Figure 1 Figure 1: The goal of the present project
We firstly produce universal pluripotent stem cells (ES cells or iPS cells). Then, T cells that can attack cancer cells are mass-produced from such ES/iPS cells. Such T cells will be frozen and banked as “off-the-shelf T cells”. When needed, T cells will be thawed and intravenously transfused to a cancer patient. The transfused T cells will attack cancer cells while immune cells of the patient will not attack them.
Figure 2 Figure 2: Regeneration of killer T cells specific for tumor antigen
Mart1 antigen-specific killer T cells derived from a melanoma patient were reprogrammed into iPS cells (Cell Stem Cell, 12: 31, 2013). Killer T cells regenerated from such iPS cells were found to express the same T cell receptor as the original T cells.
Figure 3 Figure 3: TCR-iPSC method
T cells are produced from iPS cells that have been transduced with exogenous TCR gene. Merits of this method are: 1) possible to use high quality iPS cells provided by Center for iPS cell Research and Application (Kyoto University), 2) possible to use TCR gene efficacy and safety of which have been clinically tested.

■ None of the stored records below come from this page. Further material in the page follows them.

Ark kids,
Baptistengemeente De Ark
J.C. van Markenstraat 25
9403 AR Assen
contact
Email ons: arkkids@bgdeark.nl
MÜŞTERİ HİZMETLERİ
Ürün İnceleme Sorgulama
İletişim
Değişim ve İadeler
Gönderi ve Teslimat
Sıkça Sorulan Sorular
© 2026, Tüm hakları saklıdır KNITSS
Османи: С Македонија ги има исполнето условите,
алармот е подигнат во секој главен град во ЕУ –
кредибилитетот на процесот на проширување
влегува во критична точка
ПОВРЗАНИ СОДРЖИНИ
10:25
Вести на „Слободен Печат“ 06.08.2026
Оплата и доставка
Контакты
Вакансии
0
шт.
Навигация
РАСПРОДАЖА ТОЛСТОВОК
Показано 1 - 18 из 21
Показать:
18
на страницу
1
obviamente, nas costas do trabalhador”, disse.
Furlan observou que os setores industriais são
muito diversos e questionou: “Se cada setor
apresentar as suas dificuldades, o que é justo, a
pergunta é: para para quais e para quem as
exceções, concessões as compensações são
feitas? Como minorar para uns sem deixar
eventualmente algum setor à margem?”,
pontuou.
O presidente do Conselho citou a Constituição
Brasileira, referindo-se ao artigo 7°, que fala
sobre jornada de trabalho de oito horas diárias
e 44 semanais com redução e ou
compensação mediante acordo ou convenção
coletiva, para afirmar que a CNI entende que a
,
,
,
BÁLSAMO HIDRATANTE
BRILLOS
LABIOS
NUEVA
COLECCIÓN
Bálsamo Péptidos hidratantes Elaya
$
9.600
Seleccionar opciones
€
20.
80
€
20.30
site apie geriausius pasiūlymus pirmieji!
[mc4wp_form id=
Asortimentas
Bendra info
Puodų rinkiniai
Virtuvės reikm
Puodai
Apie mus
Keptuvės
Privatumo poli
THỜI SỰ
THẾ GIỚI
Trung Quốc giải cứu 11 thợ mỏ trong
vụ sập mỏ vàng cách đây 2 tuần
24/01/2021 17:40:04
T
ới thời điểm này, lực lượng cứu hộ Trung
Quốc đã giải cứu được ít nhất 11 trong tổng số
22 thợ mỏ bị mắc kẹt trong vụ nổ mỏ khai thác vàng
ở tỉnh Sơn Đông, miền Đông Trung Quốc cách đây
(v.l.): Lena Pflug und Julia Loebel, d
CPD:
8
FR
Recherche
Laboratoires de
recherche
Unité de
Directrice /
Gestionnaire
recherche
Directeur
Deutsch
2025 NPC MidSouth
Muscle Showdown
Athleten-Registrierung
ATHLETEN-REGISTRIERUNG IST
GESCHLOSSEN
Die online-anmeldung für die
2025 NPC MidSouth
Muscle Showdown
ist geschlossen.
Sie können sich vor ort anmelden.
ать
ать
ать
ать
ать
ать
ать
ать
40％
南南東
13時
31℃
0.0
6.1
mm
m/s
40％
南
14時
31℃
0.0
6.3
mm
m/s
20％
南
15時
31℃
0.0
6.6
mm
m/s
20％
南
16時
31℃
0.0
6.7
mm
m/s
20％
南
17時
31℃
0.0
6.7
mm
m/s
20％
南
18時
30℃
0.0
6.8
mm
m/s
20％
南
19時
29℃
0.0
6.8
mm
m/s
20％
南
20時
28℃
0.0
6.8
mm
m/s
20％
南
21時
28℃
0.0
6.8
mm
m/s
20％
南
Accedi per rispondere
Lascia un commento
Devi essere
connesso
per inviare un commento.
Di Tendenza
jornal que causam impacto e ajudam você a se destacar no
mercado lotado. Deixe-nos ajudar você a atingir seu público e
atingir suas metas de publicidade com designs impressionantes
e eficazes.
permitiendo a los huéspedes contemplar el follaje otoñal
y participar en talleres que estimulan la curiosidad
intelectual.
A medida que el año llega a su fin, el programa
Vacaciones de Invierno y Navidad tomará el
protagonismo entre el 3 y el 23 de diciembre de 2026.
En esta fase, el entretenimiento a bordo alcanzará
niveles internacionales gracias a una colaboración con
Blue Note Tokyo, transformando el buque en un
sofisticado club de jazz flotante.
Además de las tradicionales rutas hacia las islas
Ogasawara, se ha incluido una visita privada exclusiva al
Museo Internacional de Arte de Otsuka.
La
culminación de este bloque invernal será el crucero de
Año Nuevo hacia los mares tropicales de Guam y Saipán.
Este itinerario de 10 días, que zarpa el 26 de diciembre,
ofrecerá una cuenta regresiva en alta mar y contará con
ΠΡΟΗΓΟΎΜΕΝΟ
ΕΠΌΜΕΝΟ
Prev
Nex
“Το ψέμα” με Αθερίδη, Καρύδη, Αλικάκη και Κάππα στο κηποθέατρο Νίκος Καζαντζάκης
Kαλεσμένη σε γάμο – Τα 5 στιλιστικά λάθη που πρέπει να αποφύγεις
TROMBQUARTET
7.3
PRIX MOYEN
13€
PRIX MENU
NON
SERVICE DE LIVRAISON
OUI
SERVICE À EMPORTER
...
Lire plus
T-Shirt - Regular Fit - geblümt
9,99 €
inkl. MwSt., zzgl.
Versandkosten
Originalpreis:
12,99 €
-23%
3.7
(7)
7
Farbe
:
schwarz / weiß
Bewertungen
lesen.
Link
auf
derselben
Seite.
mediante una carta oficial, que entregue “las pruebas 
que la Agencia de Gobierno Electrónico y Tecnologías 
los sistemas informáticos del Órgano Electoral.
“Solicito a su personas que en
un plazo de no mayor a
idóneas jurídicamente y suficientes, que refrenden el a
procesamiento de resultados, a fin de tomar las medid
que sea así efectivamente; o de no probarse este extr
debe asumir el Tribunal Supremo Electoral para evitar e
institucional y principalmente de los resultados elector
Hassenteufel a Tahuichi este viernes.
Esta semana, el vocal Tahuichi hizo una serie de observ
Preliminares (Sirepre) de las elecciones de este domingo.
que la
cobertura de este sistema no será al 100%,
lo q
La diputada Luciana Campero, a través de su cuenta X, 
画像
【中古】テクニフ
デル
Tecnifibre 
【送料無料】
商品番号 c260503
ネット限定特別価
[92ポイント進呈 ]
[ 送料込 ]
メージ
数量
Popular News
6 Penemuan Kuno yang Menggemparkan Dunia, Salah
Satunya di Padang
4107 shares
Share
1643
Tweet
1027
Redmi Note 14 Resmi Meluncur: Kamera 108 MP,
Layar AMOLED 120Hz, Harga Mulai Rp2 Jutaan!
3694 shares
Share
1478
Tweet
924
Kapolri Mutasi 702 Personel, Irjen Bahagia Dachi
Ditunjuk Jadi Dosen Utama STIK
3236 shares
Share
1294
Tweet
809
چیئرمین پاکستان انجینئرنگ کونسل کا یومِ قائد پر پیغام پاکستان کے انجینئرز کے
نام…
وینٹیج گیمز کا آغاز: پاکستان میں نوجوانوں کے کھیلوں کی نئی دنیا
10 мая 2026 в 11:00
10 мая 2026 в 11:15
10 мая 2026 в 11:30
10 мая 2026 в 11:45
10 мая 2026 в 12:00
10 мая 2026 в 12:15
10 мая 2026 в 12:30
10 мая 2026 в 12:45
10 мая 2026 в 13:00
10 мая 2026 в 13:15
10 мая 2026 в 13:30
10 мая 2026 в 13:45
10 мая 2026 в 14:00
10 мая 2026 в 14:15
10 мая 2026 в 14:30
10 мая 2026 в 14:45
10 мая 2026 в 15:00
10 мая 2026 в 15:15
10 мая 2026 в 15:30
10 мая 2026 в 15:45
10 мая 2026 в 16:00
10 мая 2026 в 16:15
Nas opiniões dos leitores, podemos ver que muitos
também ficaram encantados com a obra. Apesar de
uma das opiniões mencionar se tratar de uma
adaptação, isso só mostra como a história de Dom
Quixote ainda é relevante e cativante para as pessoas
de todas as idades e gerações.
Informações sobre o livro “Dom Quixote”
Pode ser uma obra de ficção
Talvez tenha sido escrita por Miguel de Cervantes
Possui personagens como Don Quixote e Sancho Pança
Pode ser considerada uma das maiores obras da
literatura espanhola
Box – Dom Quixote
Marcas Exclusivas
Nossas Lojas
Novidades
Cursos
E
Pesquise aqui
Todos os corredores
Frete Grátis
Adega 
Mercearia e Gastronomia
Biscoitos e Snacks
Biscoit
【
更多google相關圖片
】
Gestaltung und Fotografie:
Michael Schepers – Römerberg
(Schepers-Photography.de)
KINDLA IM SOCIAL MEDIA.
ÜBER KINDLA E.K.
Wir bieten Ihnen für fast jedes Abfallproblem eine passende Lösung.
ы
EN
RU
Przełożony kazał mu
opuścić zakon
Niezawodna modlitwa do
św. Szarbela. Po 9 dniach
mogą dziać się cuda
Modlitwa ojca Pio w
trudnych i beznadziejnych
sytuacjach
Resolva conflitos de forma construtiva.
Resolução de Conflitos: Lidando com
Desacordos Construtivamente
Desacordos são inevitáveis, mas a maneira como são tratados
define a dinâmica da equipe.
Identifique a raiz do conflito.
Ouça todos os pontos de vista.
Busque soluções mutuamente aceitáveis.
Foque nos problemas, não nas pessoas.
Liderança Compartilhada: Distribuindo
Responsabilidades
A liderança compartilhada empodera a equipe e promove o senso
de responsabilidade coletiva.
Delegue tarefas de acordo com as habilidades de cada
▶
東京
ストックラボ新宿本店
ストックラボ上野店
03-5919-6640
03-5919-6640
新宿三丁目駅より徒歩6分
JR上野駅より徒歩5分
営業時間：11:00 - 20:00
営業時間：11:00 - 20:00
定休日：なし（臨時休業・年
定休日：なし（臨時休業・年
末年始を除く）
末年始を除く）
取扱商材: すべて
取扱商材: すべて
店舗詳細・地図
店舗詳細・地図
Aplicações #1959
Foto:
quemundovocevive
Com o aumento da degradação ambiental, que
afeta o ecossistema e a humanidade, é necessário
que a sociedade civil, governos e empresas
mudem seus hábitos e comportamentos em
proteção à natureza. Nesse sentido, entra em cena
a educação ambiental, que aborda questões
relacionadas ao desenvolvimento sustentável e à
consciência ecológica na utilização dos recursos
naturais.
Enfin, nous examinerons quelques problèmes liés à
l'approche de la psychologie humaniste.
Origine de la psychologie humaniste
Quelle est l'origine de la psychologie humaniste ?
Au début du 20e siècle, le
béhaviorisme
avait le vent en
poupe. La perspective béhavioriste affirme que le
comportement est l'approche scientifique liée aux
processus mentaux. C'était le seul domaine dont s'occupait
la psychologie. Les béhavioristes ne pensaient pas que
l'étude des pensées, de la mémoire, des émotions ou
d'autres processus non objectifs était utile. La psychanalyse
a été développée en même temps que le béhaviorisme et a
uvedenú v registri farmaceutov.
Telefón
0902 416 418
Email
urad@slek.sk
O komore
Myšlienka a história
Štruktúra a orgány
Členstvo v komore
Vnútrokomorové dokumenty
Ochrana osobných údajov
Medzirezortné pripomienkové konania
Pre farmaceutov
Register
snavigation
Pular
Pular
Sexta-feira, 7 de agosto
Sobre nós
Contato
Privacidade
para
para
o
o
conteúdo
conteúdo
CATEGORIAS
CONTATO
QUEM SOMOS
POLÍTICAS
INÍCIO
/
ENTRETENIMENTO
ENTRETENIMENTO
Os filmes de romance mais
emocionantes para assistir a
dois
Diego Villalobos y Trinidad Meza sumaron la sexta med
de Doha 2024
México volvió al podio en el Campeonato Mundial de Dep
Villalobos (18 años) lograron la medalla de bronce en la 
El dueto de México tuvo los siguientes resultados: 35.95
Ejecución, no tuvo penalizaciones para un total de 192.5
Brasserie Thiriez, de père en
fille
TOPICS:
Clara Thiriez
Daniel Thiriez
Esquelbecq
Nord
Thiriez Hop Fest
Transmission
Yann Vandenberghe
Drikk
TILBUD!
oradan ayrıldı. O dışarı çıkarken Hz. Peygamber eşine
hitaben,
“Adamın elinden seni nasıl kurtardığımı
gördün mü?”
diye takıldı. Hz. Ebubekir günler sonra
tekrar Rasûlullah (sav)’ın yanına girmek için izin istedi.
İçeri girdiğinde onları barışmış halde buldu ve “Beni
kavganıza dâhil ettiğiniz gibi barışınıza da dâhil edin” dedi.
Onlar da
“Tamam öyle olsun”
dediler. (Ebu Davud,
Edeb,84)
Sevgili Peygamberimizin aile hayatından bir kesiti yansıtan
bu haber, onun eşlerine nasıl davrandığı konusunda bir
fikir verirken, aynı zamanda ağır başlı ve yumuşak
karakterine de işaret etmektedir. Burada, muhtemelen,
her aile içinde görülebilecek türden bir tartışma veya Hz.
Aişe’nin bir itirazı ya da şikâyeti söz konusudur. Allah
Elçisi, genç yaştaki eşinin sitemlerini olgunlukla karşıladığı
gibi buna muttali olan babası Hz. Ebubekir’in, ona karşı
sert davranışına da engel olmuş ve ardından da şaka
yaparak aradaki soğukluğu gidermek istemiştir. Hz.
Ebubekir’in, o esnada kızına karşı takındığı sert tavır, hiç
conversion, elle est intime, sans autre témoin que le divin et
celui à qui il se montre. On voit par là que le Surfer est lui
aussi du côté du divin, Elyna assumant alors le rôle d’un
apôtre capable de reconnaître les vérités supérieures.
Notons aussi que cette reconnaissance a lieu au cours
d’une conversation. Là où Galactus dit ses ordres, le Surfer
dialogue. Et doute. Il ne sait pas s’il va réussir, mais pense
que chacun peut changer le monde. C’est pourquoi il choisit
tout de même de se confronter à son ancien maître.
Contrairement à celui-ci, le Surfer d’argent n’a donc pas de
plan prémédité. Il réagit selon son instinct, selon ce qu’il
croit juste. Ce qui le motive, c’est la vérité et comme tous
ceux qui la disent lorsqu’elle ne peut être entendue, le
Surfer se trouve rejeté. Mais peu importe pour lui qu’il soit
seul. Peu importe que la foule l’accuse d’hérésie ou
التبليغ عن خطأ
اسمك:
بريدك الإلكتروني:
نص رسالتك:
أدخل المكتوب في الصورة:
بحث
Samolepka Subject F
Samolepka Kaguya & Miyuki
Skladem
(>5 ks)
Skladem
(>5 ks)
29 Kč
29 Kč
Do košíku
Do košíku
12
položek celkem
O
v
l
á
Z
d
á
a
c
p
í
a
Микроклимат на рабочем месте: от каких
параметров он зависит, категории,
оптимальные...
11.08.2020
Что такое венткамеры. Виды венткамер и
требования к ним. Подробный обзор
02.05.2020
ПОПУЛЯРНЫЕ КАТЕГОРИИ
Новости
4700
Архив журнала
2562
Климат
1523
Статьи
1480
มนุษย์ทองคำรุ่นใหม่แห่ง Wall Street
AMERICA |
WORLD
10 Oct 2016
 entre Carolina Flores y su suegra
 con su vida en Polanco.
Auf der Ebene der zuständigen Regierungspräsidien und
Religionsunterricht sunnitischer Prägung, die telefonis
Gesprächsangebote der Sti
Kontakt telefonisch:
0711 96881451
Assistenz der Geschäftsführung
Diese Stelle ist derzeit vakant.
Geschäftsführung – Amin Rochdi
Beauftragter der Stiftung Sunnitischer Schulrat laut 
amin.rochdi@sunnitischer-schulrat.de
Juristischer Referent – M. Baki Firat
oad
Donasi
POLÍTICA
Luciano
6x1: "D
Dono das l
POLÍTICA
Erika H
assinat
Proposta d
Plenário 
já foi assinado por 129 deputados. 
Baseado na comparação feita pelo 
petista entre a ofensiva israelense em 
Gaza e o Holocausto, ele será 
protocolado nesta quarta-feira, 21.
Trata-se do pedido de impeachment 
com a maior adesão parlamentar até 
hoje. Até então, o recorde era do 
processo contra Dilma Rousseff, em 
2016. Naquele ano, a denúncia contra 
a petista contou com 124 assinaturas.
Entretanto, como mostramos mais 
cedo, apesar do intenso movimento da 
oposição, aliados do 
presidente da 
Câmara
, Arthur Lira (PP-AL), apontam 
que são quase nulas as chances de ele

Figure 4 Figure 4: TCR cassette method
A cassette deck structure is knocked-in into genome of ES/iPS cells. TCR gene is inserted into the cassette deck site as a cassette tape using the RMCE(recombinase mediated cassette exchange)method.
Figure 5 Figure 5: Framework of the project
Hiroshi Kawamoto (Kyoto University) leads the project in collaboration with other members in Kyoto University consisting of Masahiro Inoue, Toshio Kitawaki, Masaki Mandai, and Junzo Hamanishi, and with members of other organizations consisting of Hisashi Arase (Osaka University), Yasutoshi Agata (Shiga University of Medical Science) and Ichiro Taniuchi (Riken IMS).